İleri ki süreçlerde hapishanede bulunan hasta mahpusların durumunun daha fazla gündeme geleceği uyarısı yapan Öztürk, "Hükümet hasta mahpuslar için bu yetkiyi niçin kullanmıyor" diye sordu. Gazeteciler, insan hakları savunucuları, yazarların içeride tutulduğunu hatırlatan Öztürk, "Siyasi iktidar ölüm naraları atıyor. Böyle bir infaz biçimi olamaz" ifadelerini kullandı.

'Masayı devirdiğiniz için savaş bu hale geldi'

"Bu iktidar ömür boyu iktidar da mı kalacak.
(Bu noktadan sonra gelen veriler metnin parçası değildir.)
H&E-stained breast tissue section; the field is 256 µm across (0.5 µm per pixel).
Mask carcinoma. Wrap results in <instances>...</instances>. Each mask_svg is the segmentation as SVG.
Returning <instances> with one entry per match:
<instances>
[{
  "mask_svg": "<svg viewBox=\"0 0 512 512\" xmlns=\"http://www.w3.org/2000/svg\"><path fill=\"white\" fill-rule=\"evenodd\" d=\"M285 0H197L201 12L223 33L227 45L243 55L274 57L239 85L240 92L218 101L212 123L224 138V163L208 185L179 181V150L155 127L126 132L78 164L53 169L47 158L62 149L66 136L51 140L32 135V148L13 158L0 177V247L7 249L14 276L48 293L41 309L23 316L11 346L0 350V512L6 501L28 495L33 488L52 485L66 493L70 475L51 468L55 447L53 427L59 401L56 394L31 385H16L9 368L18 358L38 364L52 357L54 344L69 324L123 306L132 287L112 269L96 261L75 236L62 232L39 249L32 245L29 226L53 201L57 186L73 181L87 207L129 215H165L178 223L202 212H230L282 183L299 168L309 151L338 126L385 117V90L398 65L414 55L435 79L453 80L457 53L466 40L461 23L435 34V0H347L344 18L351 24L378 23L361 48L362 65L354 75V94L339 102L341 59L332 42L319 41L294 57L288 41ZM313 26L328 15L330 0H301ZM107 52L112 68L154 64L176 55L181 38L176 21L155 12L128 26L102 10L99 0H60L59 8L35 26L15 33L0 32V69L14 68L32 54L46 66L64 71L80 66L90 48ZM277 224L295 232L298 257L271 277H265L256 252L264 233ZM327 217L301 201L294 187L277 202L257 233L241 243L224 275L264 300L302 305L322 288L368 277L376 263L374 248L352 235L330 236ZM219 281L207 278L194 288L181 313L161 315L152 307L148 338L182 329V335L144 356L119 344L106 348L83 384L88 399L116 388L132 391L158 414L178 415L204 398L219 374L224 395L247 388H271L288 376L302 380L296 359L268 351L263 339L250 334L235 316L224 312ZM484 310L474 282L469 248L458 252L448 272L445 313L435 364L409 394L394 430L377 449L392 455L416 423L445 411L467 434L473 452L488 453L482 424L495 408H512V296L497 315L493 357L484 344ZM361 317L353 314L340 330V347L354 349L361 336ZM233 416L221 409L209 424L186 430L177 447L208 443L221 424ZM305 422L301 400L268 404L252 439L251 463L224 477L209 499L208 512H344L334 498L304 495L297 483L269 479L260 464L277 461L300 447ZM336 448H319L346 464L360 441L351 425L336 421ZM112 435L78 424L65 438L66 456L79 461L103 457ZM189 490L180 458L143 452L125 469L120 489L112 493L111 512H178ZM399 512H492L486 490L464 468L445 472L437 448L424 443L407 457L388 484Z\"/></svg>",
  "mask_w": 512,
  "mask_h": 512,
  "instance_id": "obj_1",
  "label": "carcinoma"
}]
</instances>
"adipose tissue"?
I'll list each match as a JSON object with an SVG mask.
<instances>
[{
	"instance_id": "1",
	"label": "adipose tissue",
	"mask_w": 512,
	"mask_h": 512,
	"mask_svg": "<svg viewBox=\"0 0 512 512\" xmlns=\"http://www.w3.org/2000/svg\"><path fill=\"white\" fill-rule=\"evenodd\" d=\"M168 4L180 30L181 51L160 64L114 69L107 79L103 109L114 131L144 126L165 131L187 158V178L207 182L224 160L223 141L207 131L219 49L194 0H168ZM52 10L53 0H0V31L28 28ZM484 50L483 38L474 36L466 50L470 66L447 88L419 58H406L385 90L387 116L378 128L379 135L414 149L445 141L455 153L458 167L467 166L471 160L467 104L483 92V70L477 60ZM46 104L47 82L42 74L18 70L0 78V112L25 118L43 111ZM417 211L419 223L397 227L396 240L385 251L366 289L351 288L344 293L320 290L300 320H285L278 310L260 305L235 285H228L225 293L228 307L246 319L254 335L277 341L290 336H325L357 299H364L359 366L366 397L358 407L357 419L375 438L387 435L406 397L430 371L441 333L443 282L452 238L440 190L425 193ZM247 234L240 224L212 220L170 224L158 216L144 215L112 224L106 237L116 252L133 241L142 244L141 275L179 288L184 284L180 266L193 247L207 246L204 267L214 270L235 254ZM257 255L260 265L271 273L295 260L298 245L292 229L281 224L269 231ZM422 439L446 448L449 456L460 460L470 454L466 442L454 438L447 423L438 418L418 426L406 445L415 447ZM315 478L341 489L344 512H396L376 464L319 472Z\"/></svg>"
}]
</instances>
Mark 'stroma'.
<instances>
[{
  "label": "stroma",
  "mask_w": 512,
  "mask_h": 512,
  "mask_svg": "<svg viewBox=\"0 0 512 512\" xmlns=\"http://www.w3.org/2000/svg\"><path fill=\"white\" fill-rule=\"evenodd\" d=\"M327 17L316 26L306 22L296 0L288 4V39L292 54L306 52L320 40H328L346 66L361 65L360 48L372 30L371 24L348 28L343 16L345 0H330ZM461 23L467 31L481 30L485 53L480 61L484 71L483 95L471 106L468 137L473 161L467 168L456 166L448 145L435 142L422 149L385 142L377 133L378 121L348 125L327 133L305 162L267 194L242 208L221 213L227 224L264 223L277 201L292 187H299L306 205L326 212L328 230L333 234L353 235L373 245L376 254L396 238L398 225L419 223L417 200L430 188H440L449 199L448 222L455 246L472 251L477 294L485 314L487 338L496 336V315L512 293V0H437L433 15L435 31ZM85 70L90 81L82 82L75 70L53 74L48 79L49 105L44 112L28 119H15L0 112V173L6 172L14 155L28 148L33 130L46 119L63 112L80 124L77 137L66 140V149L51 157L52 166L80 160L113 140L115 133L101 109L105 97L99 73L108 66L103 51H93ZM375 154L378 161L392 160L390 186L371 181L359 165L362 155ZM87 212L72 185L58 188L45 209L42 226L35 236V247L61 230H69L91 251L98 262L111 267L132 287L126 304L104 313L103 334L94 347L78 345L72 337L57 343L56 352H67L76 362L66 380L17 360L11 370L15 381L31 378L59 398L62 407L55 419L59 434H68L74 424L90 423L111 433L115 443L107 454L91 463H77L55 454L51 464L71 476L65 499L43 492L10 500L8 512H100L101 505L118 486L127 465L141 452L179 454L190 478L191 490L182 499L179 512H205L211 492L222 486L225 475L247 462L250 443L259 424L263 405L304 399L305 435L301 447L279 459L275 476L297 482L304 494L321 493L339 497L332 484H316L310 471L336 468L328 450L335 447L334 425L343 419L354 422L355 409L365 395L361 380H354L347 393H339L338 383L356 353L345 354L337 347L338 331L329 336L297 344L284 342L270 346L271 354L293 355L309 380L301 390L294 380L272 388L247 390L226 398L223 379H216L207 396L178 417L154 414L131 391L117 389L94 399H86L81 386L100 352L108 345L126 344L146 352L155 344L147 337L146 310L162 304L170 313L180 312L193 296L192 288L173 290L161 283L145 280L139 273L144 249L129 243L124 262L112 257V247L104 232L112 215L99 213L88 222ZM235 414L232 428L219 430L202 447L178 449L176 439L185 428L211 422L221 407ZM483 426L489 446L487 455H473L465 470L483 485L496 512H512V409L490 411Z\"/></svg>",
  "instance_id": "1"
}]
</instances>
Yaptıkları hukuksuzlukları görmüyorlar mı?" diyen Öztürk, aylardır İmralı'da ağırlaştırılmış tecritte tutulan PKK Lideri Abdullah Öcalan'ın durumuna dikkat çekti. "Bu ülke nasıl oluyor da Abdullah Öcalan söz konusu olduğunda her türlü kanunsuzluğu uyguluyor" şeklinde konuşan Öztürk, güvenlik kabinesine şöyle seslendi.

"Bunun sebebi sizsiniz. İmralı'daki masayı devirdiğiniz için bu hale geldi. Şimdi savaşı daha da derinleştiriyorsunuz. Bu çatışmaların, saldırılan karşılıklı olarak bir an önce durması gerekiyor."

'OHAL kaldırılsın KHK'lar iptal edilsin'

Öztürk , son olarak; OHAL'in kaldırılmasını, OHAL kapsamında çıkarılan KHK'ların iptal edilmesini, bu KHK'lardaki düzenlemelerin TBMM tarafından ele alınmasını, infazdaki ayrımcılık ortadan kaldırılmasını, hasta mahpusların insani ve hukuki nedenlerle tahliye edilmesini, Abdullah Öcalan üzerindeki kesin tecritin kaldırılmasını; ailesi ve avukatlarıyla bir an önce görüştürülmesini ve cezaevlerindeki işkence ve kötü muamele iddialarının bağımsız heyetler tarafından yerinde incelenmesine izin verilmesini talep etti.